Dataset content:
───

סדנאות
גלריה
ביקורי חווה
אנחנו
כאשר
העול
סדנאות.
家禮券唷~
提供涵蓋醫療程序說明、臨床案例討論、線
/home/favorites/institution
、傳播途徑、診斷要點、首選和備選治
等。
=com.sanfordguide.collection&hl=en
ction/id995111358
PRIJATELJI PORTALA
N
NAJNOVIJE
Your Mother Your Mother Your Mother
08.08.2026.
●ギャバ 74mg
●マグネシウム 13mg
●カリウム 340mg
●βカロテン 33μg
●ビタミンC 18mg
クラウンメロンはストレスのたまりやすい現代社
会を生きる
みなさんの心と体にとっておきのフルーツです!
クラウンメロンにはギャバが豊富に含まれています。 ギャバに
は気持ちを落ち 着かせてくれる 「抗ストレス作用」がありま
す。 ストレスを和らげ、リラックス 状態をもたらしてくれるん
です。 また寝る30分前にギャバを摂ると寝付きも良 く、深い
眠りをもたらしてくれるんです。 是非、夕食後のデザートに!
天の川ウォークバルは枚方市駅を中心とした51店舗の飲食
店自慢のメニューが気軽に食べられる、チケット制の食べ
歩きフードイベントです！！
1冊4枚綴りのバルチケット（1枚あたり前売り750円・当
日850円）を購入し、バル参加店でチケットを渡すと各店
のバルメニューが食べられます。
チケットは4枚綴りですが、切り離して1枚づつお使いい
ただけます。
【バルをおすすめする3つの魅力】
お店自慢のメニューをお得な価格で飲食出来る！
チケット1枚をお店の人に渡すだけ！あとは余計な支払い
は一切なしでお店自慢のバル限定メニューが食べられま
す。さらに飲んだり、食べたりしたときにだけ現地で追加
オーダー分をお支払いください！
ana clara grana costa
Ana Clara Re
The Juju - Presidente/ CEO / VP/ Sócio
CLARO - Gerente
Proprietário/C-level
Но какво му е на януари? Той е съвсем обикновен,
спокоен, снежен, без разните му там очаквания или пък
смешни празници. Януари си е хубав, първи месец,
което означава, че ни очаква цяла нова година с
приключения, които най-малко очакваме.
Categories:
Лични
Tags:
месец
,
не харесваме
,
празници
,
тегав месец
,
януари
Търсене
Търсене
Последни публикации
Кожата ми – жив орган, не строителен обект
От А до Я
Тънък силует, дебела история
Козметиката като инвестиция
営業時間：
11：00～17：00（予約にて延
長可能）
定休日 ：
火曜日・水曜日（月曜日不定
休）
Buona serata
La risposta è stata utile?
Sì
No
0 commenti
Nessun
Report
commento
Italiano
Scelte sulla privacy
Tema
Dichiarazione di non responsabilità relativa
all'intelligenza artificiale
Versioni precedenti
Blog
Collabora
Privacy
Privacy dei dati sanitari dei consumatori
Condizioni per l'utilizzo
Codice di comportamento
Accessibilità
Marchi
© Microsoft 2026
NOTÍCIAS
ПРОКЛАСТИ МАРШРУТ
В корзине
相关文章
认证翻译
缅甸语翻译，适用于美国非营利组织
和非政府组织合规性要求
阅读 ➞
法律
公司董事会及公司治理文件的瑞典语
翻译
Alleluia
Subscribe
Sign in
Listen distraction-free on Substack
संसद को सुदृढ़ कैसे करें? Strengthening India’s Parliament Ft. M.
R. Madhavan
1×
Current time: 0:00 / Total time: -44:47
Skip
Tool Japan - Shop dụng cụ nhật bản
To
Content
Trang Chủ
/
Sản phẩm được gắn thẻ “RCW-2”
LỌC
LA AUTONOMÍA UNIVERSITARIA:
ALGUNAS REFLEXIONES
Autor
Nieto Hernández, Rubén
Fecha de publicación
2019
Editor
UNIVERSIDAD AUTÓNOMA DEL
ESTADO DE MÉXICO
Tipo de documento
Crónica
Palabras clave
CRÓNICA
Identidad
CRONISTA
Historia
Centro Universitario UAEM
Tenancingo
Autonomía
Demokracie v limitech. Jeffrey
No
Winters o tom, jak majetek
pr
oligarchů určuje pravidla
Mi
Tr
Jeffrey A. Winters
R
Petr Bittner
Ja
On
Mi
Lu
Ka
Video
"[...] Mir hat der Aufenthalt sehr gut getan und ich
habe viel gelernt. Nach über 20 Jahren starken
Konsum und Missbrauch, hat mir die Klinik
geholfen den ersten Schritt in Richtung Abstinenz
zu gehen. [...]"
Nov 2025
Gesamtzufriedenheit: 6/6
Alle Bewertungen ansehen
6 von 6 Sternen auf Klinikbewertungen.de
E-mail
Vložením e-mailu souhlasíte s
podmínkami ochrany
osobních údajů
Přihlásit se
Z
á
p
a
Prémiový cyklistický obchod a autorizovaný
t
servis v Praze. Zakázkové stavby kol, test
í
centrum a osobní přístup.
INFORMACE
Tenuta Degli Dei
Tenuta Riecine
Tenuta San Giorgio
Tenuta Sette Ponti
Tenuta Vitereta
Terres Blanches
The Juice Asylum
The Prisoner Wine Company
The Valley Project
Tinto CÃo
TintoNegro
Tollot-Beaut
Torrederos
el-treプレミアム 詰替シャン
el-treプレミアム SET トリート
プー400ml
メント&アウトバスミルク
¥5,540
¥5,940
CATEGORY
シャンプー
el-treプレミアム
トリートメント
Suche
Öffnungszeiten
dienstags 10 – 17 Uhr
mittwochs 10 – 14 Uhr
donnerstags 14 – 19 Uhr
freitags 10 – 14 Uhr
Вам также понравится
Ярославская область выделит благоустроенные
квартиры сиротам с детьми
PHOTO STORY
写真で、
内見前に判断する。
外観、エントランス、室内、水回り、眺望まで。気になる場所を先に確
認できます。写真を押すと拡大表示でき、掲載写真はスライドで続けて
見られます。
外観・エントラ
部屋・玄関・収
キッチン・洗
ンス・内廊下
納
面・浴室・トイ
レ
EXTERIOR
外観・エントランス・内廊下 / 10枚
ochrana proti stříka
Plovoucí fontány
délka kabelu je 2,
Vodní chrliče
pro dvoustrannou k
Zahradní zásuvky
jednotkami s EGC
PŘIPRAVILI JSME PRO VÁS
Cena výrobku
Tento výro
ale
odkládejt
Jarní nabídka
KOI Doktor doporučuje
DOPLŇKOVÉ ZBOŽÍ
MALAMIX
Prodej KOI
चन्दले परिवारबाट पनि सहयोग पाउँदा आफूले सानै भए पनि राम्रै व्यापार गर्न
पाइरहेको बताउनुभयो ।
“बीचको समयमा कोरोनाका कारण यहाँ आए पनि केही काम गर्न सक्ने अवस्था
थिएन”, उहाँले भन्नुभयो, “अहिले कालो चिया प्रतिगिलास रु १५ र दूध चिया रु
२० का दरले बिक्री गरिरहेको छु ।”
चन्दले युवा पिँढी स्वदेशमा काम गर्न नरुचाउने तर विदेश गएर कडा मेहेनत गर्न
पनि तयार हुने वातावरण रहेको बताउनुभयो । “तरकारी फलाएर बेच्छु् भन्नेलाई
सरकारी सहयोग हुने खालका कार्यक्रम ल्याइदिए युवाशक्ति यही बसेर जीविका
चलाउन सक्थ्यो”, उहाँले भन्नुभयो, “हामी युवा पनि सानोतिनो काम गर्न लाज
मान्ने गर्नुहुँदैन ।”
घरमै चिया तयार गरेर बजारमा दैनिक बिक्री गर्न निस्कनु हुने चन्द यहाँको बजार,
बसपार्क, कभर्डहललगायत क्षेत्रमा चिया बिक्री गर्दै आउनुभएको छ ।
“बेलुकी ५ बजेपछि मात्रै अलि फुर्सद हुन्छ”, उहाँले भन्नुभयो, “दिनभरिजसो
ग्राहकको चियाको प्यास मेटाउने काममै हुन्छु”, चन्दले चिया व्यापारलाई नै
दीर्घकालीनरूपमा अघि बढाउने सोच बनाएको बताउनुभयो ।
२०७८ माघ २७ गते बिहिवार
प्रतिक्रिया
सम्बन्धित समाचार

───

What to work on: In the entries above, find each line with the string "Jeffrey" and copy it.

Response to the exercise:
Demokracie v limitech. Jeffrey
Jeffrey A. Winters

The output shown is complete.